ADAPTATION – The Accord promises to help countries adapt to the damaging impacts of climate change such as droughts, storms or rising sea levels, “especially least developed countries, small island developing states and Africa.” It also says all countries face challenges of adapting to “response measures” — OPEC nations, for instance, argue they should be compensated if responses mean a shift from oil to wind or solar power.
2020 TARGETS – In an annex, rich nations list national goals for cuts in greenhouse gases and developing nations set out actions to slow the rise of emissions by 2020. In December, a leaked U.N. overview showed that, taken together, they imply a temperature rise of 3 degrees Celsius, not 2.
VERIFICATION – Developed nations will submit emissions goals for U.N. review. Developing nations’ actions will be under domestic review if funded by their budgets but “subject to international measurement, reporting and verification” when funded by foreign aid. In Copenhagen, China resisted foreign review while the United States said it was vital.
DEFORESTATION – The text sees a “crucial role” for slowing deforestation — trees store carbon dioxide as they grow.

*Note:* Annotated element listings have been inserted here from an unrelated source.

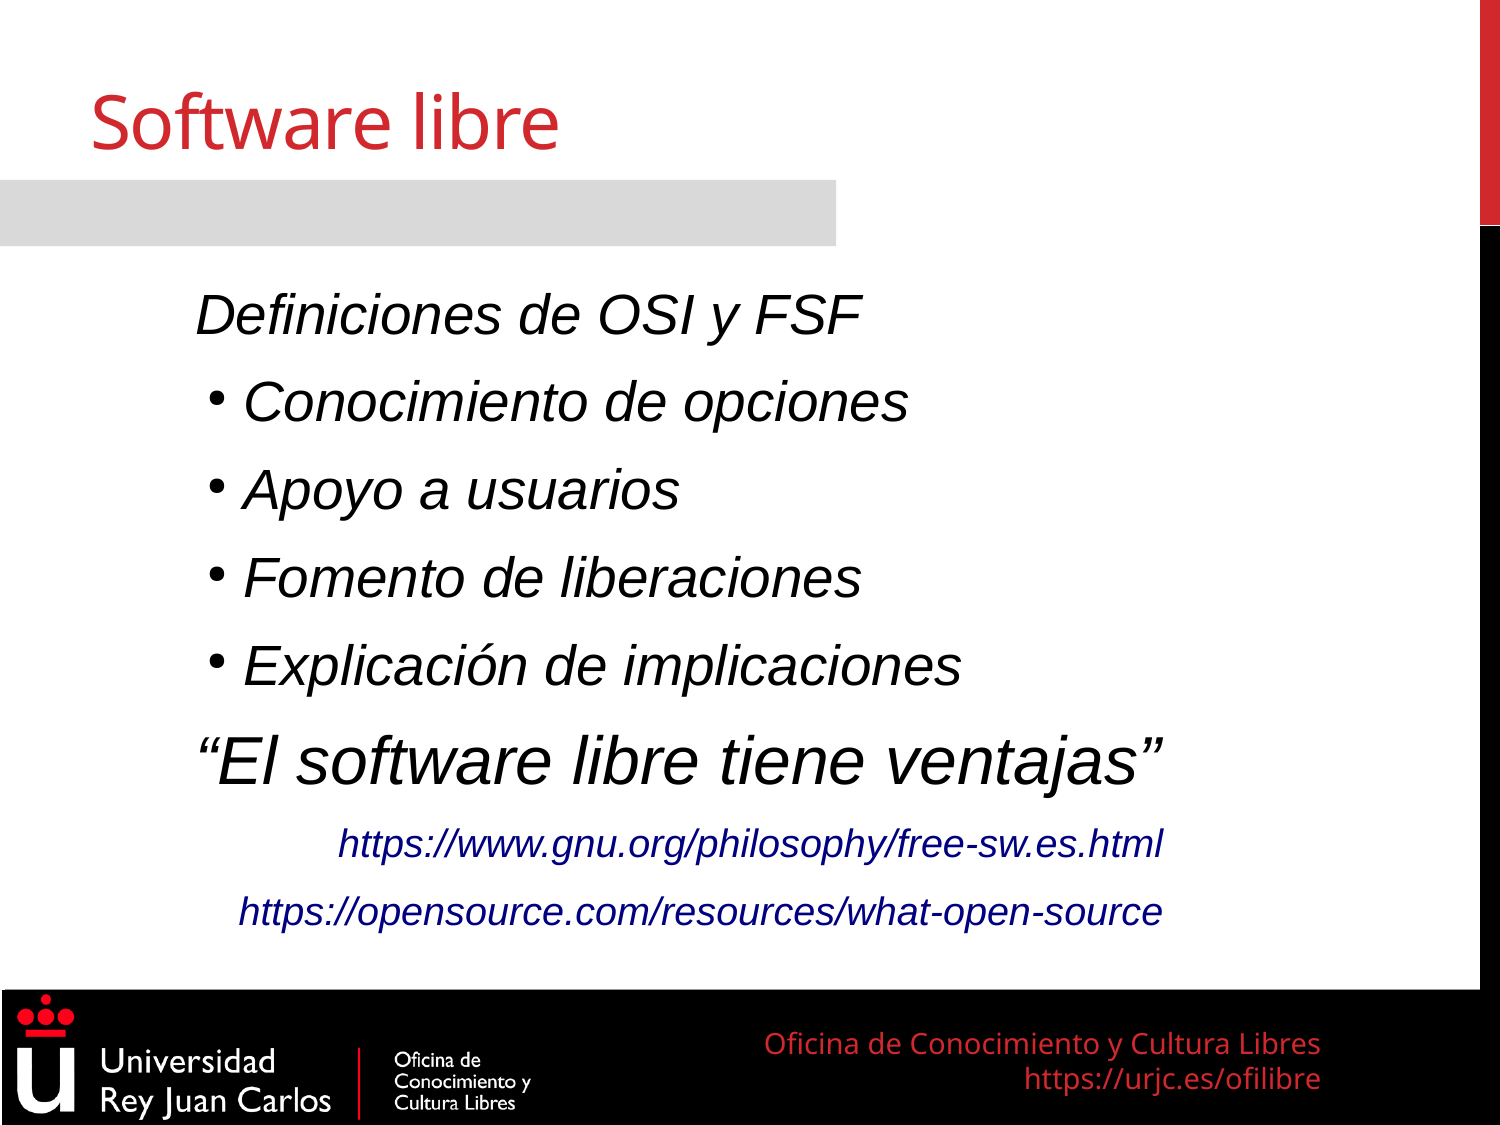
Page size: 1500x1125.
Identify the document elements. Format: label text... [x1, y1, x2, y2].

picture [17, 994, 531, 1120]
text_box Software libre [0, 24, 1326, 172]
title [75, 15, 1425, 172]
list Definiciones de OSI y FSF Conocimiento de opciones Apoyo a usuarios Fomento de liberaciones Explicación de implicaciones “El software libre tiene ventajas” https://www.gnu.org/philosophy/free-sw.es.html https://opensource.com/resources/what-open-source [180, 270, 1276, 961]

MARKETS – The accord says countries will “pursue various approaches, including opportunities to use markets” to curb emissions.
AID – Developed nations promise new and additional funds “approaching $30 billion for 2010-12” to help developing countries. In the longer term, “developed countries commit to a goal of mobilising jointly $100 billion a year by 2020”. Last month, the United Nations set up a high level panel, led by Britain and Ethiopia, to study sources of finance.
GREEN FUND – Countries will set up a “Copenhagen Green Climate Fund” to help channel aid. The deal will also set up a “Technology Mechanism” to accelerate use of green technolgoies.
REVIEW – The accord will be reviewed in 2015, including whether the temperature goal should be toughened to 1.5 degrees Celsius. An alliance of 101 least developed countries and small island states want temperatures to rise less than 1.5 degrees Celsius.